In a KJV-only church, for example, a heterosexual church member may be subjected to church discipline for violating the church covenant by engaging in fornication. In an LGBT-affirming church, a heterosexual church member would be less likely to anticipate church discipline for living with his girlfriend, because the church probably doesn’t have membership, likely doesn’t require signing a church covenant, and does not practice church discipline. But even if they did, they wouldn’t be disciplined for “fornicating,” since the church would consider the lovers to be committed (mostly), in love (presumably), and likely to get married someday (probably).

6. Both LGBT-affirming and KJV-onlyism are rooted in gnosticism.

In the early days of the church, the Gnostics believed they possessed secret knowledge about God and creation—knowledge that made them morally and intellectually superior to those Christians who either didn’t know or who had rejected these exclusive beliefs.

Similarly, the KJV-only and LGBT-affirming Christians believe they possess special knowledge—and everyone who disagrees with them is simply unenlightened. To the KJV-onlyist, the secret is they know the real truth about modern translations. As Trevin Wax says, “The King James Only controversy is essentially a conspiracy theory that claims that all modern translations of Scripture are based on tainted manuscripts and that their translators are driven by a liberal Protestant or Roman Catholic (or even one-world government) agenda.”

To the LGBT-affirming believers, the special knowledge is transmitted by knowing or coming into contact with homosexual and transgender people. The implication is that if Christians in previous generations had only been exposed to people who are attracted to the same-sex or who identified with another gender then they would have recognized that God and his Word must be—and must always have been—LGBT-affirming. After all, to be unaffirming is to be hateful, and God is not hateful, so God must be LGBT-affirming.

7. They are mainly just misguided, not intentionally malevolent.

For all the reasons above, we can assume that both the KJV-only and LGBT-affirming churches are not, in general, being intentionally malevolent. Most of each type of fundamentalism are just sinfully rejecting God’s revelation, whether special or general, and choosing to believe what fits their individual preferences.

How They Differ

Despite their similarities, there are significant differences between KJV-only and LGBT-affirming Christians.

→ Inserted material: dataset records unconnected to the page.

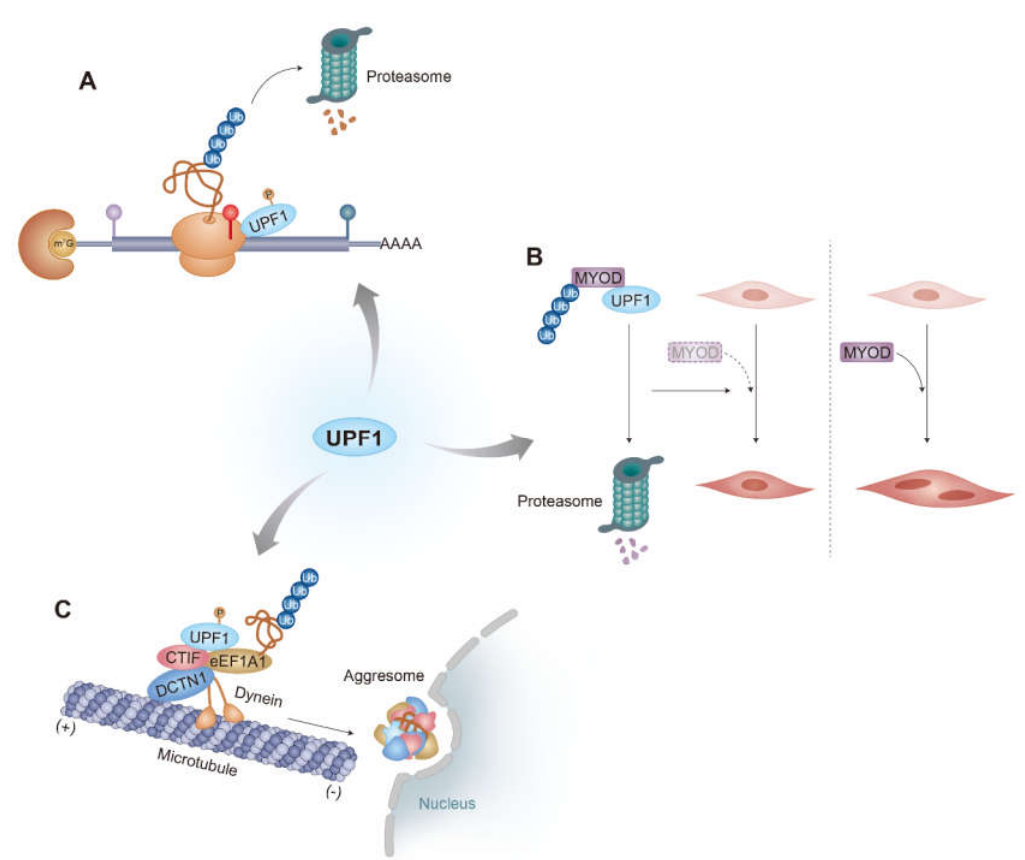
Figure 3. Diverse functions of UPF1 in protein quality control. ( A ) UPF1-driven degradation of PTC-polypeptides synthe- sized during NMD in yeast. Given its coupling to NMD, this function might be dependent on UPF1 hyperphosphorylation. The involvement of the E3 ligase ability of UPF1 and whether this mechanism works for PTC-polypeptides generated in mammalian cells remain to be determined. ( B ) UPF1-mediated degradation of properly folded proteins via the UPS. The E3 ligase activity of UPF1 is involved in ubiquitination of target proteins. A possible role of UPF1 hyperphosphorylation in this mode of protein degradation should be investigated. ( C ) UPF1-mediated degradation of misfolded polypeptides via the aggresome-autophagy pathway. UPF1 associates with the CED complex and misfolded polypeptides, ensuring their proper delivery to aggresomes. This mode of protein degradation is dependent on UPF1 hyperphosphorylation, but not on its E3 ligase activity.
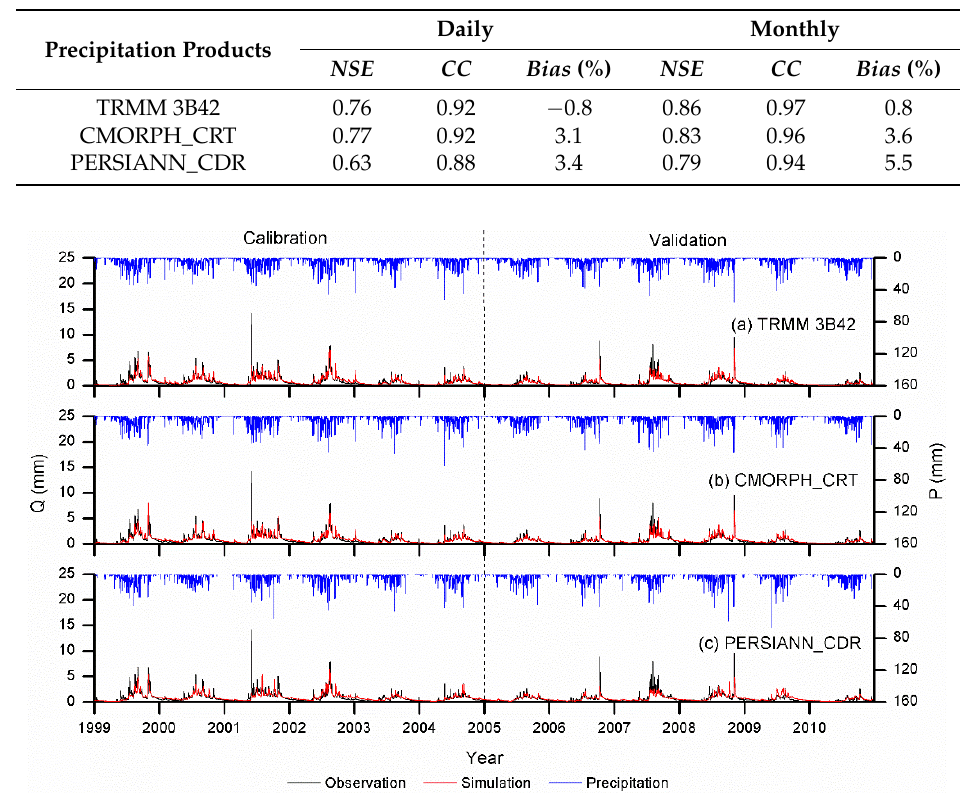
Figure 9. Simulated (red) and observed (black) daily streamflow under Scenario II from: ( a ) TRMM 3B42; ( b ) CMORPH_CRT; and ( c ) PERSIANN_CDR. Blue lines show precipitation data.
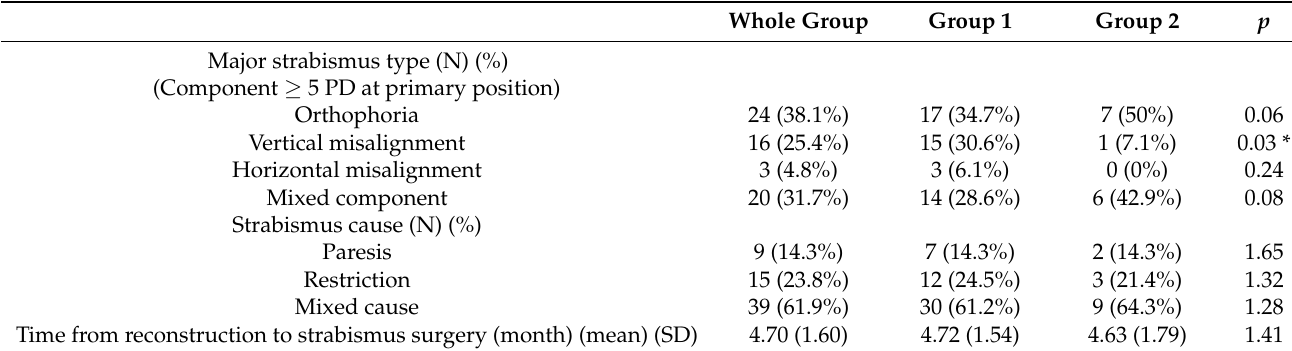
Table 2. Detailed preoperative patient strabismus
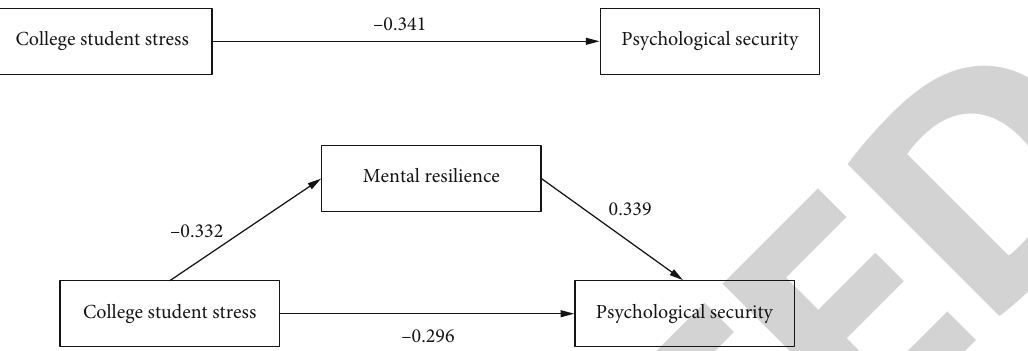
Figure 10: Path diagram of the mediating e ff ect of college students ’ stress, psychological resilience, and psychological security.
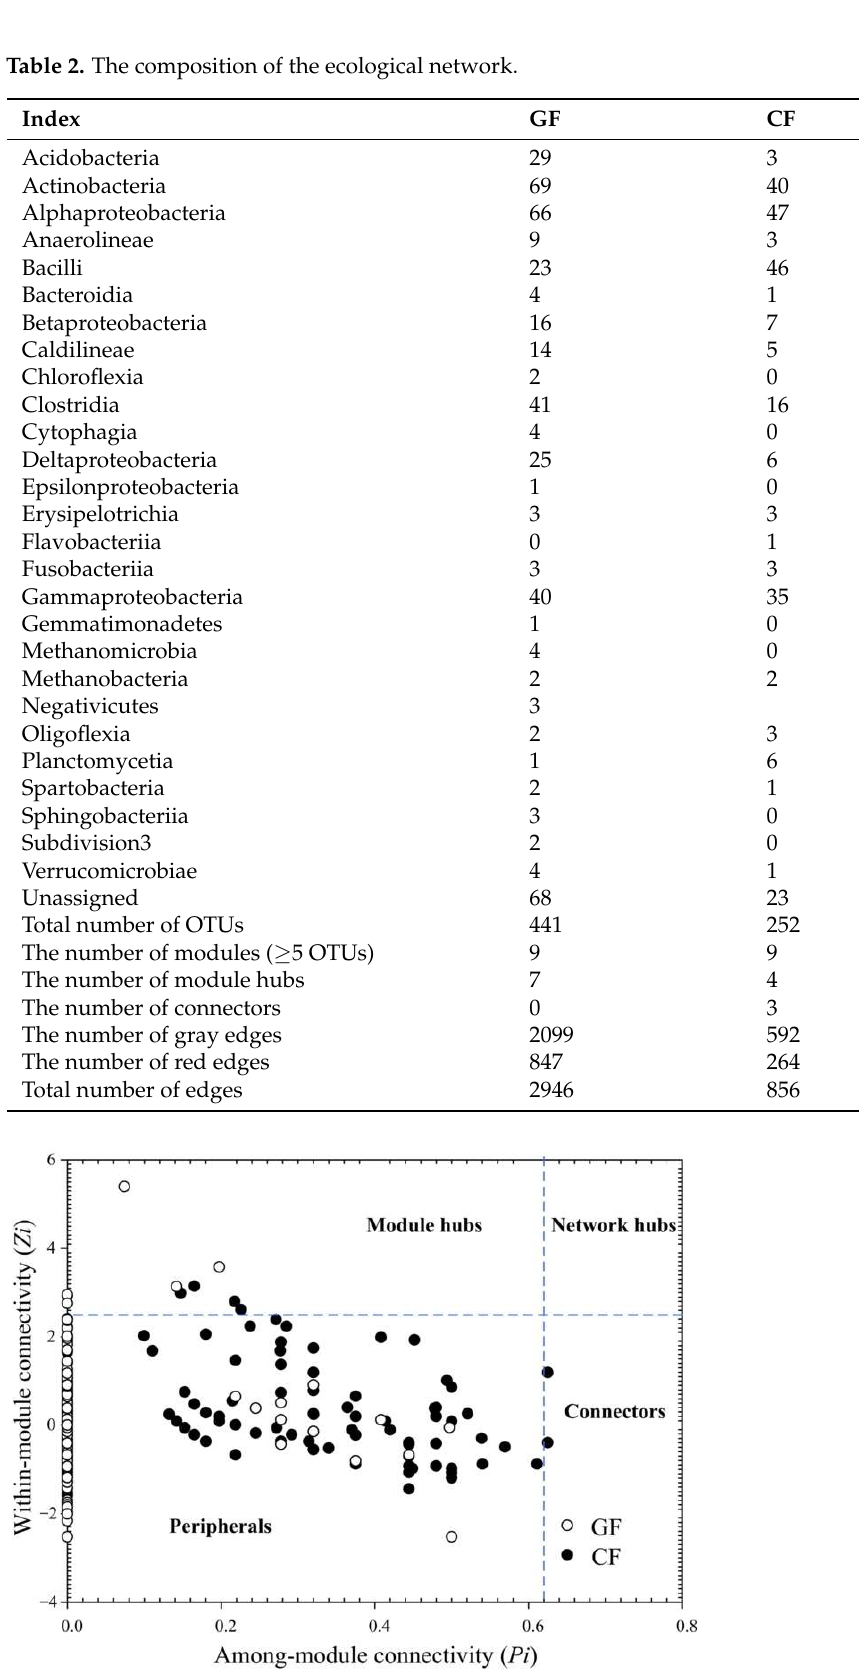
Figure 6. Z-P plot showing the distribution of OTUs based on their topological roles.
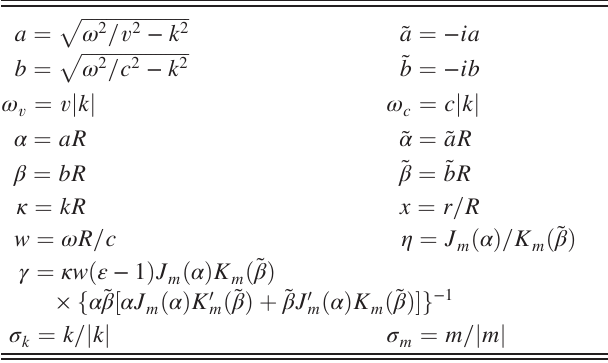
ffiffiffi p ε in the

One major difference is aesthetic. For some reason the KJV-onlyists tends to have terrible visual taste. Their websites, for instance, tend to look like they haven’t been updated since being posted on Geocities in 1995. Most Christians are embarrassed to be associated with such kitsch. In contrast, the LGBT-affirmationists—like the ones at ChurchClarity.org—have a more impressive website. We tend to find their fundamentalism more tolerable because it’s presented with admirable graphic design.

Another key difference is eternal impact. The KJV-only crowd is divisive, sinful, and even a bit cultish. But they aren’t leading a lot of people to hell. In contrast, the LGBT-affirming churches are claiming we can love our neighbor while encouraging them to unrepentantly engage in actions that invoke God’s wrath (Psalm 5:4-5; Rom. 1:18).

And that’s ultimately the difference that matters. Both groups may be fundamentalists, but a fundamentalism that leads people to hell is always the worst kind of fundamentalism.